Booming CLO Issuance Likely To Slow

  • First half was busiest six months ever
  • 98 CLOs nearly matched full-year 2012 total
  • Risk retention rules a cloud over industry

With $47 billion of issuance during the first six months of the year, 2013 has witnessed the biggest half year for issuance ever, Appleby reported in a semi-annual report. And the 98 individual CLOs in the first half nearly matched the full year of 2012, when 115 CLOs came to market. Ultimately much of that money ends up invested in leveraged loans, resulting in cheaper money for sponsors to do deals.

Julian Black, global head of structured finance for Appleby in the Cayman Islands, told Buyouts that issuance has roughly tripled every year since 2009, at the nadir of the financial crisis, when only three CLOs came to market.

Demand is being driven by investors hungry for yield that cannot achieve the returns they desire through more conventional debt instruments, Black said.
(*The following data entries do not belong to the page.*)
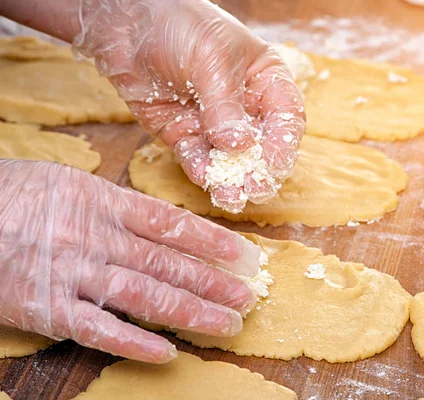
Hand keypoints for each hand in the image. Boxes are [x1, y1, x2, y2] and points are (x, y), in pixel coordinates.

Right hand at [0, 160, 259, 362]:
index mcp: (102, 201)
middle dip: (212, 282)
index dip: (211, 241)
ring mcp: (71, 273)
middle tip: (247, 297)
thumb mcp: (68, 182)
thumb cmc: (12, 194)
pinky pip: (96, 328)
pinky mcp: (45, 307)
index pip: (171, 224)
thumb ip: (114, 205)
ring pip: (143, 295)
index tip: (243, 256)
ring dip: (189, 312)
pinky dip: (132, 342)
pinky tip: (166, 353)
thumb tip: (162, 226)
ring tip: (225, 324)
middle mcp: (94, 237)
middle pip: (166, 263)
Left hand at [73, 0, 305, 212]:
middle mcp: (244, 106)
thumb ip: (224, 104)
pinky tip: (203, 176)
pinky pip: (197, 158)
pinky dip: (200, 169)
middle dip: (259, 168)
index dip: (284, 142)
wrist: (125, 23)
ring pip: (229, 159)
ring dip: (230, 178)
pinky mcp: (184, 134)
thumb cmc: (180, 24)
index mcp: (265, 80)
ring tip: (229, 195)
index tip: (276, 164)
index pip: (286, 116)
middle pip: (261, 145)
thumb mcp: (210, 58)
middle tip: (254, 188)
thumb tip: (238, 144)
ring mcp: (214, 123)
The U.S. Federal Reserve and other central banks have used unconventional techniques for the past several years to drive long-term rates lower in an effort to boost economic activity.
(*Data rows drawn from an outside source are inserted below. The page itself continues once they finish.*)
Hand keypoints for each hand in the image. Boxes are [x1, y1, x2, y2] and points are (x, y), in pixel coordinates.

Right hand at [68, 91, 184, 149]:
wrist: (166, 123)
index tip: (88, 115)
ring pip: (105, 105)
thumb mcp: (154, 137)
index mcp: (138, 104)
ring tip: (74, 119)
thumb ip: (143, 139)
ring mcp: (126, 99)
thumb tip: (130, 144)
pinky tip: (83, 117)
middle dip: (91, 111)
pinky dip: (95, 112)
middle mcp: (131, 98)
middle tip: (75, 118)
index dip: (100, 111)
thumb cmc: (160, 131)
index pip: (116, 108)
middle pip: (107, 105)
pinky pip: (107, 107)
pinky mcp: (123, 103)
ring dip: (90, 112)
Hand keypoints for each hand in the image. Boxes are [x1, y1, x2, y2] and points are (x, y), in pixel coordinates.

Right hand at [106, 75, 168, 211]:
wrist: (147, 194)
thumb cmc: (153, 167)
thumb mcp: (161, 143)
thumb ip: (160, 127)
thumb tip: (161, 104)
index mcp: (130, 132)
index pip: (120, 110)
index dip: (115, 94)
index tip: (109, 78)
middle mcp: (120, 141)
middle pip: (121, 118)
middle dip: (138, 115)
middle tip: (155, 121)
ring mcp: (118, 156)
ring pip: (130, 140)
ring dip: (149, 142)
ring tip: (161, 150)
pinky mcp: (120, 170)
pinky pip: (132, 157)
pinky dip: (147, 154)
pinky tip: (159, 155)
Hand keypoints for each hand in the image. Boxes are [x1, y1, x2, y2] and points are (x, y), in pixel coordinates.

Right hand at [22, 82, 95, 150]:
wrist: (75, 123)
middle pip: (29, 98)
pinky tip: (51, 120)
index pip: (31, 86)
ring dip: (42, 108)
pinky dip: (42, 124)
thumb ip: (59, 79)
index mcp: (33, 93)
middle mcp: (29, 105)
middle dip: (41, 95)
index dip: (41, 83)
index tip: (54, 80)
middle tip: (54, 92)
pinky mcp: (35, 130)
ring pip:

CLOs — packages of syndicated loan participations that are stratified according to their risk characteristics — benefit investors because of their diversification, Black said. “I don’t think any CLO saw any problematic credit losses during the financial crisis.”

“Other segments of the securitization market have not come back,” he noted. Mortgage-backed securities and collateralized debt obligations, which bundle retail consumer loans, are among the categories that remain moribund, he said.

If there is a cloud over the asset class, it is the chance that U.S. regulators could impose risk retention rules on CLO managers, requiring them to have “skin in the game” by holding some of their own pooled loans as a way to discourage excessive risk-taking. “Only a small number of managers would be able to operate in such an environment,” the firm noted in its report.

Organizations such as the Loan Syndications and Trading Association have been active in trying to beat back those rule changes to protect the vitality of the syndication business. Sister service Thomson Reuters Loan Pricing Corp. has reported that 40 percent of leveraged loans, such as those used to finance buyout transactions, end up in CLOs.

But much of the issuance is coming from deep-pocketed managers, including Ares Management, Credit Suisse Asset Management, Oaktree Capital and Blackstone GSO Capital Partners (see table) that might well be able to afford to continue operations even given the higher costs of complying with the risk retention rules. Black said that of Appleby’s 31 collateral management clients, two-thirds of the firm’s deals come from the top 10 managers.